*INPUT DATA:*
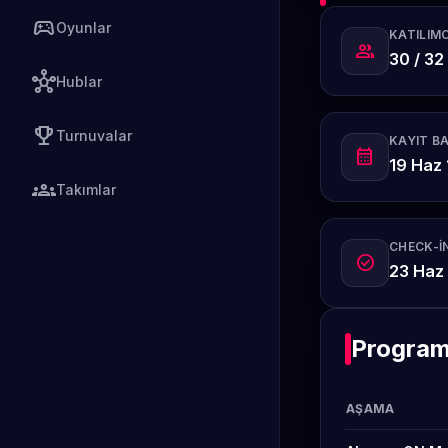
sports_esports
Oyunlar
KATILIMC
group
30 / 32
hub
Hublar
emoji_events
Turnuvalar
KAYIT B
calendar_month
19 Haz 
groups
Takımlar
CHECK-IN
check_circle
23 Haz
Progra
AŞAMA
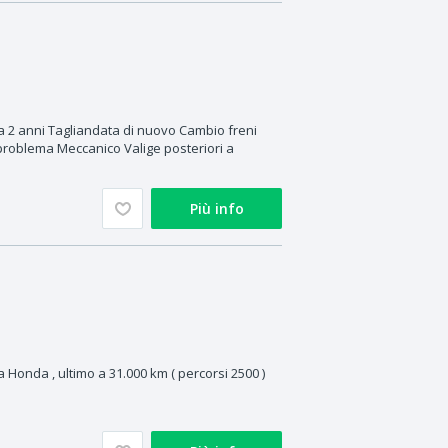
a
 2 anni Tagliandata di nuovo Cambio freni
roblema Meccanico Valige posteriori a
Più info
 Honda , ultimo a 31.000 km ( percorsi 2500 )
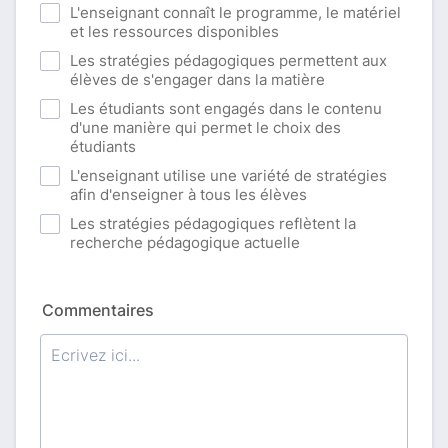
L'enseignant connaît le programme, le matériel
et les ressources disponibles
Les stratégies pédagogiques permettent aux
élèves de s'engager dans la matière
Les étudiants sont engagés dans le contenu
d'une manière qui permet le choix des
étudiants
L'enseignant utilise une variété de stratégies
afin d'enseigner à tous les élèves
Les stratégies pédagogiques reflètent la
recherche pédagogique actuelle
Commentaires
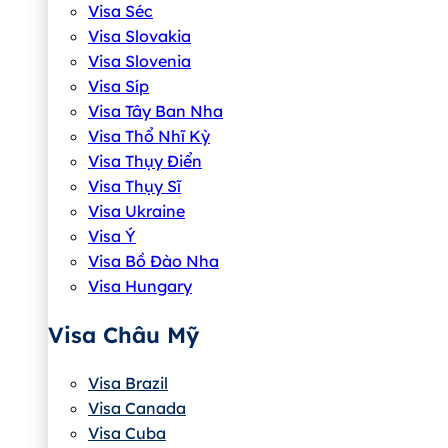
Visa Séc
Visa Slovakia
Visa Slovenia
Visa Síp
Visa Tây Ban Nha
Visa Thổ Nhĩ Kỳ
Visa Thụy Điển
Visa Thụy Sĩ
Visa Ukraine
Visa Ý
Visa Bồ Đào Nha
Visa Hungary
Visa Châu Mỹ
Visa Brazil
Visa Canada
Visa Cuba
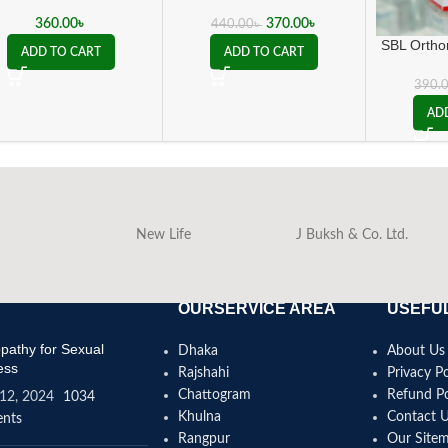
Back Pain)
– Anti Hair Fall Therapy |
100 ml
360.00
৳
370.00
৳
440.00
৳
SBL Orthom
ADD TO CART
ADD TO CART
ও পেশীর ব্য
হোমিও
390.
AD
New Life
J Buksh & Co. Ltd.
OURSERVICE AREA
USEFUL
athy for Sexual
Dhaka
About Us
ess
Rajshahi
Privacy Po
Chattogram
Refund Po
12, 2024
1034
Khulna
Contact 
nts
Rangpur
Our Site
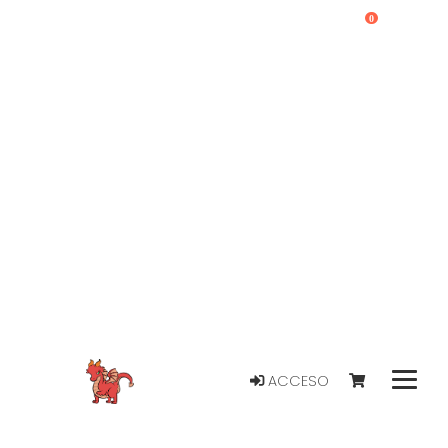
0
ACCESO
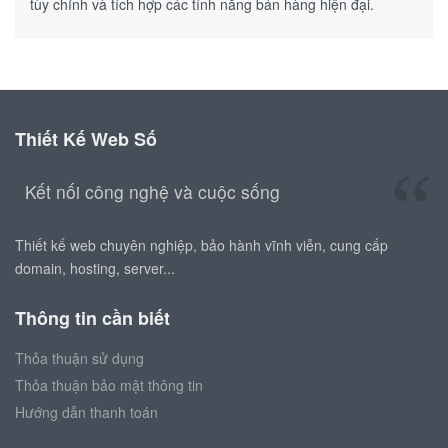
tùy chỉnh và tích hợp các tính năng bán hàng hiện đại.
Thiết Kế Web Số
Kết nối công nghệ và cuộc sống
Thiết kế web chuyên nghiệp, bảo hành vĩnh viễn, cung cấp
domain, hosting, server...
Thông tin cần biết
Thỏa thuận sử dụng
Thỏa thuận bảo mật thông tin
Hướng dẫn thanh toán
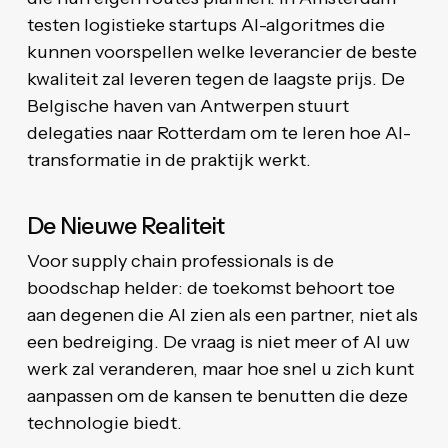
testen logistieke startups AI-algoritmes die
kunnen voorspellen welke leverancier de beste
kwaliteit zal leveren tegen de laagste prijs. De
Belgische haven van Antwerpen stuurt
delegaties naar Rotterdam om te leren hoe AI-
transformatie in de praktijk werkt.
De Nieuwe Realiteit
Voor supply chain professionals is de
boodschap helder: de toekomst behoort toe
aan degenen die AI zien als een partner, niet als
een bedreiging. De vraag is niet meer of AI uw
werk zal veranderen, maar hoe snel u zich kunt
aanpassen om de kansen te benutten die deze
technologie biedt.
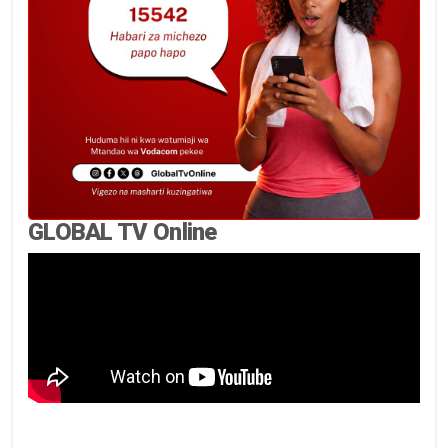
GLOBAL TV Online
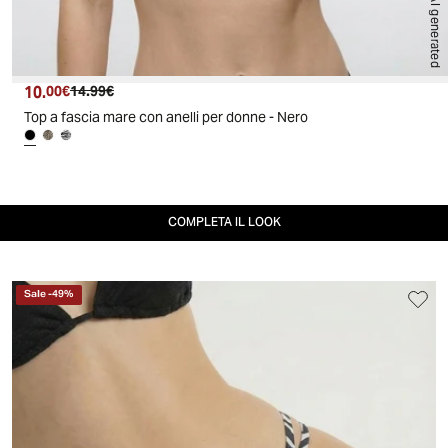
AI generated
10.
Prezzo attuale
Prezzo originale
00€
14.99€
Top a fascia mare con anelli per donne - Nero
COMPLETA IL LOOK
Sale
-
49
%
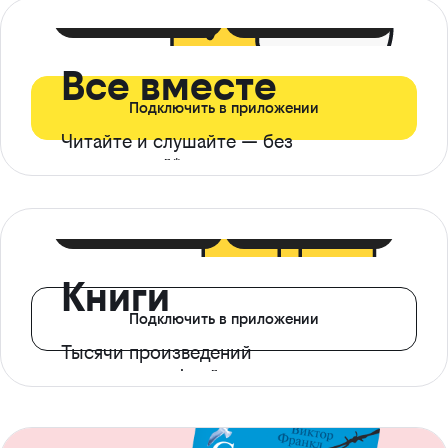
399 ₽ в мес
21 ₽ в день
Все вместе
Подключить в приложении
Читайте и слушайте — без
ограничений*
299 ₽ в мес
14 ₽ в день
Книги
Подключить в приложении
Тысячи произведений
с доступом офлайн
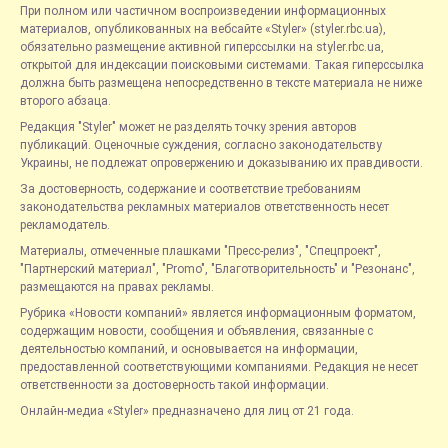
При полном или частичном воспроизведении информационных
материалов, опубликованных на вебсайте «Styler» (styler.rbc.ua),
обязательно размещение активной гиперссылки на styler.rbc.ua,
открытой для индексации поисковыми системами. Такая гиперссылка
должна быть размещена непосредственно в тексте материала не ниже
второго абзаца.
Редакция "Styler" может не разделять точку зрения авторов
публикаций. Оценочные суждения, согласно законодательству
Украины, не подлежат опровержению и доказыванию их правдивости.
За достоверность, содержание и соответствие требованиям
законодательства рекламных материалов ответственность несет
рекламодатель.
Материалы, отмеченные плашками "Пресс-релиз", "Спецпроект",
"Партнерский материал", "Promo", "Благотворительность" и "Резонанс",
размещаются на правах рекламы.
Рубрика «Новости компаний» является информационным форматом,
содержащим новости, сообщения и объявления, связанные с
деятельностью компаний, и основывается на информации,
предоставленной соответствующими компаниями. Редакция не несет
ответственности за достоверность такой информации.
Онлайн-медиа «Styler» предназначено для лиц от 21 года.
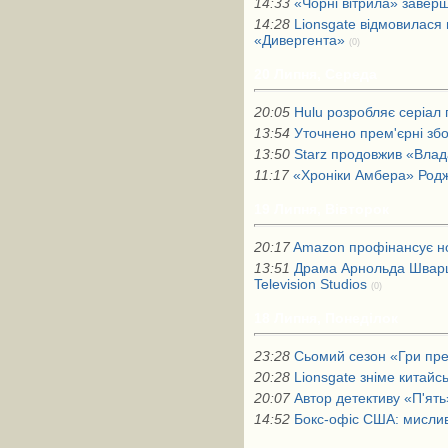
14:33
«Чорні вітрила» завер
14:28
Lionsgate відмовилася 
«Дивергента»
(0)
20 Липня, Середа
20:05
Hulu розробляє серіал 
13:54
Уточнено прем'єрні зб
13:50
Starz продовжив «Влада
11:17
«Хроніки Амбера» Род
19 Липня, Вівторок
20:17
Amazon профінансує н
13:51
Драма Арнольда Шварц
Television Studios
(0)
18 Липня, Понеділок
23:28
Сьомий сезон «Гри прес
20:28
Lionsgate зніме китайс
20:07
Автор детективу «П'ять
14:52
Бокс-офіс США: мисливц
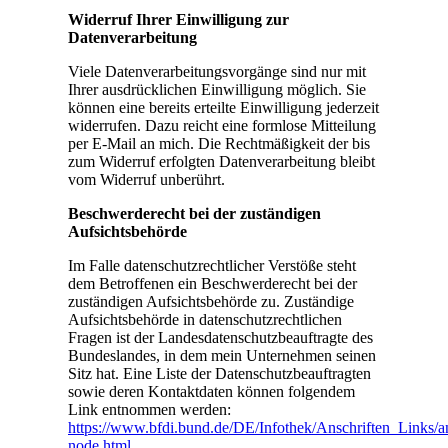
Widerruf Ihrer Einwilligung zur
Datenverarbeitung
Viele Datenverarbeitungsvorgänge sind nur mit
Ihrer ausdrücklichen Einwilligung möglich. Sie
können eine bereits erteilte Einwilligung jederzeit
widerrufen. Dazu reicht eine formlose Mitteilung
per E-Mail an mich. Die Rechtmäßigkeit der bis
zum Widerruf erfolgten Datenverarbeitung bleibt
vom Widerruf unberührt.
Beschwerderecht bei der zuständigen
Aufsichtsbehörde
Im Falle datenschutzrechtlicher Verstöße steht
dem Betroffenen ein Beschwerderecht bei der
zuständigen Aufsichtsbehörde zu. Zuständige
Aufsichtsbehörde in datenschutzrechtlichen
Fragen ist der Landesdatenschutzbeauftragte des
Bundeslandes, in dem mein Unternehmen seinen
Sitz hat. Eine Liste der Datenschutzbeauftragten
sowie deren Kontaktdaten können folgendem
Link entnommen werden:
https://www.bfdi.bund.de/DE/Infothek/Anschriften_Links/an
node.html
.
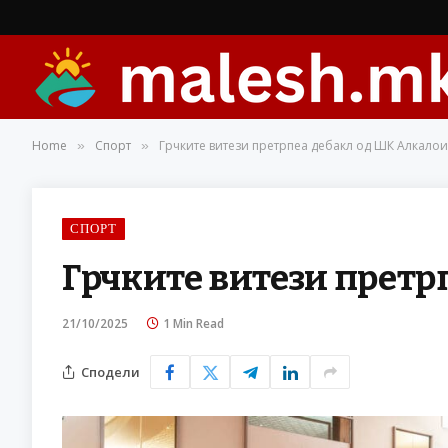
Home
Спорт
Грчките витези претрпеа дебакл од ШК Алкало
»
»
СПОРТ
Грчките витези претр
21/10/2025
1 Min Read
Сподели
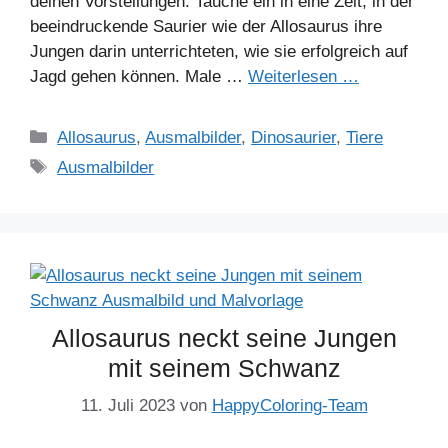
deinen Vorstellungen. Tauche ein in eine Zeit, in der
beeindruckende Saurier wie der Allosaurus ihre
Jungen darin unterrichteten, wie sie erfolgreich auf
Jagd gehen können. Male …
Weiterlesen …
Kategorien
Allosaurus
,
Ausmalbilder
,
Dinosaurier
,
Tiere
Schlagwörter
Ausmalbilder
Allosaurus neckt seine Jungen
mit seinem Schwanz
11. Juli 2023
von
HappyColoring-Team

*TASK INSTRUCTIONS:*
Transcribe the whole listing above exactly and leave out the pictures.

*EXERCISE OUTPUT:*
sports_esports
Oyunlar
KATILIMC
group
30 / 32
hub
Hublar
emoji_events
Turnuvalar
KAYIT B
calendar_month
19 Haz 
groups
Takımlar
CHECK-IN
check_circle
23 Haz
Progra
AŞAMA
a
 2 anni Tagliandata di nuovo Cambio freni
roblema Meccanico Valige posteriori a
Più info
 Honda , ultimo a 31.000 km ( percorsi 2500 )
L'enseignant connaît le programme, le matériel
et les ressources disponibles
Les stratégies pédagogiques permettent aux
élèves de s'engager dans la matière
Les étudiants sont engagés dans le contenu
d'une manière qui permet le choix des
étudiants
L'enseignant utilise une variété de stratégies
afin d'enseigner à tous les élèves
Les stratégies pédagogiques reflètent la
recherche pédagogique actuelle
Commentaires
Visa Séc
Visa Slovakia
Visa Slovenia
Visa Síp
Visa Tây Ban Nha
Visa Thổ Nhĩ Kỳ
Visa Thụy Điển
Visa Thụy Sĩ
Visa Ukraine
Visa Ý
Visa Bồ Đào Nha
Visa Hungary
Visa Châu Mỹ
Visa Brazil
Visa Canada
Visa Cuba
Back Pain)
– Anti Hair Fall Therapy |
100 ml
360.00
৳
370.00
৳
440.00
৳
SBL Orthom
ADD TO CART
ADD TO CART
ও পেশীর ব্য
হোমিও
390.
AD
New Life
J Buksh & Co. Ltd.
OURSERVICE AREA
USEFUL
athy for Sexual
Dhaka
About Us
ess
Rajshahi
Privacy Po
Chattogram
Refund Po
12, 2024
1034
Khulna
Contact 
nts
Rangpur
Our Site
0
ACCESO
tùy chỉnh và tích hợp các tính năng bán hàng hiện đại.
Thiết Kế Web Số
Kết nối công nghệ và cuộc sống
Thiết kế web chuyên nghiệp, bảo hành vĩnh viễn, cung cấp
domain, hosting, server...
Thông tin cần biết
Thỏa thuận sử dụng
Thỏa thuận bảo mật thông tin
Hướng dẫn thanh toán
testen logistieke startups AI-algoritmes die
kunnen voorspellen welke leverancier de beste
kwaliteit zal leveren tegen de laagste prijs. De
Belgische haven van Antwerpen stuurt
delegaties naar Rotterdam om te leren hoe AI-
transformatie in de praktijk werkt.
De Nieuwe Realiteit
Voor supply chain professionals is de
boodschap helder: de toekomst behoort toe
aan degenen die AI zien als een partner, niet als
een bedreiging. De vraag is niet meer of AI uw
werk zal veranderen, maar hoe snel u zich kunt
aanpassen om de kansen te benutten die deze
technologie biedt.
GLOBAL TV Online
AI generated
10.
Prezzo attuale
Prezzo originale
00€
14.99€
Top a fascia mare con anelli per donne - Nero
COMPLETA IL LOOK
Sale
-
49
%
399 ₽ в мес
21 ₽ в день
Все вместе
Подключить в приложении
Читайте и слушайте — без
ограничений*
299 ₽ в мес
14 ₽ в день
Книги
Подключить в приложении
Тысячи произведений
с доступом офлайн
При полном или частичном воспроизведении информационных
материалов, опубликованных на вебсайте «Styler» (styler.rbc.ua),
обязательно размещение активной гиперссылки на styler.rbc.ua,
открытой для индексации поисковыми системами. Такая гиперссылка
должна быть размещена непосредственно в тексте материала не ниже
второго абзаца.
Редакция "Styler" может не разделять точку зрения авторов
публикаций. Оценочные суждения, согласно законодательству
Украины, не подлежат опровержению и доказыванию их правдивости.
За достоверность, содержание и соответствие требованиям
законодательства рекламных материалов ответственность несет
рекламодатель.
Материалы, отмеченные плашками "Пресс-релиз", "Спецпроект",
"Партнерский материал", "Promo", "Благотворительность" и "Резонанс",
размещаются на правах рекламы.
Рубрика «Новости компаний» является информационным форматом,
содержащим новости, сообщения и объявления, связанные с
деятельностью компаний, и основывается на информации,
предоставленной соответствующими компаниями. Редакция не несет
ответственности за достоверность такой информации.
Онлайн-медиа «Styler» предназначено для лиц от 21 года.
14:33
«Чорні вітрила» завер
14:28
Lionsgate відмовилася 
«Дивергента»
(0)
20 Липня, Середа
20:05
Hulu розробляє серіал 
13:54
Уточнено прем'єрні зб
13:50
Starz продовжив «Влада
11:17
«Хроніки Амбера» Род
19 Липня, Вівторок
20:17
Amazon профінансує н
13:51
Драма Арнольда Шварц
Television Studios
(0)
18 Липня, Понеділок
23:28
Сьомий сезон «Гри прес
20:28
Lionsgate зніме китайс
20:07
Автор детективу «П'ять
14:52
Бокс-офіс США: мисливц
Widerruf Ihrer Einwilligung zur
Datenverarbeitung
Viele Datenverarbeitungsvorgänge sind nur mit
Ihrer ausdrücklichen Einwilligung möglich. Sie
können eine bereits erteilte Einwilligung jederzeit
widerrufen. Dazu reicht eine formlose Mitteilung
per E-Mail an mich. Die Rechtmäßigkeit der bis
zum Widerruf erfolgten Datenverarbeitung bleibt
vom Widerruf unberührt.
Beschwerderecht bei der zuständigen
Aufsichtsbehörde
Im Falle datenschutzrechtlicher Verstöße steht
dem Betroffenen ein Beschwerderecht bei der
zuständigen Aufsichtsbehörde zu. Zuständige
Aufsichtsbehörde in datenschutzrechtlichen
Fragen ist der Landesdatenschutzbeauftragte des
Bundeslandes, in dem mein Unternehmen seinen
Sitz hat. Eine Liste der Datenschutzbeauftragten
sowie deren Kontaktdaten können folgendem
Link entnommen werden:
https://www.bfdi.bund.de/DE/Infothek/Anschriften_Links/an
node.html
.
Home
Спорт
Грчките витези претрпеа дебакл од ШК Алкало
»
»
СПОРТ
Грчките витези претр
21/10/2025
1 Min Read
Сподели
deinen Vorstellungen. Tauche ein in eine Zeit, in der
beeindruckende Saurier wie der Allosaurus ihre
Jungen darin unterrichteten, wie sie erfolgreich auf
Jagd gehen können. Male …
Weiterlesen …
Kategorien
Allosaurus
,
Ausmalbilder
,
Dinosaurier
,
Tiere
Schlagwörter
Ausmalbilder
Allosaurus neckt seine Jungen
mit seinem Schwanz
11. Juli 2023
von
HappyColoring-Team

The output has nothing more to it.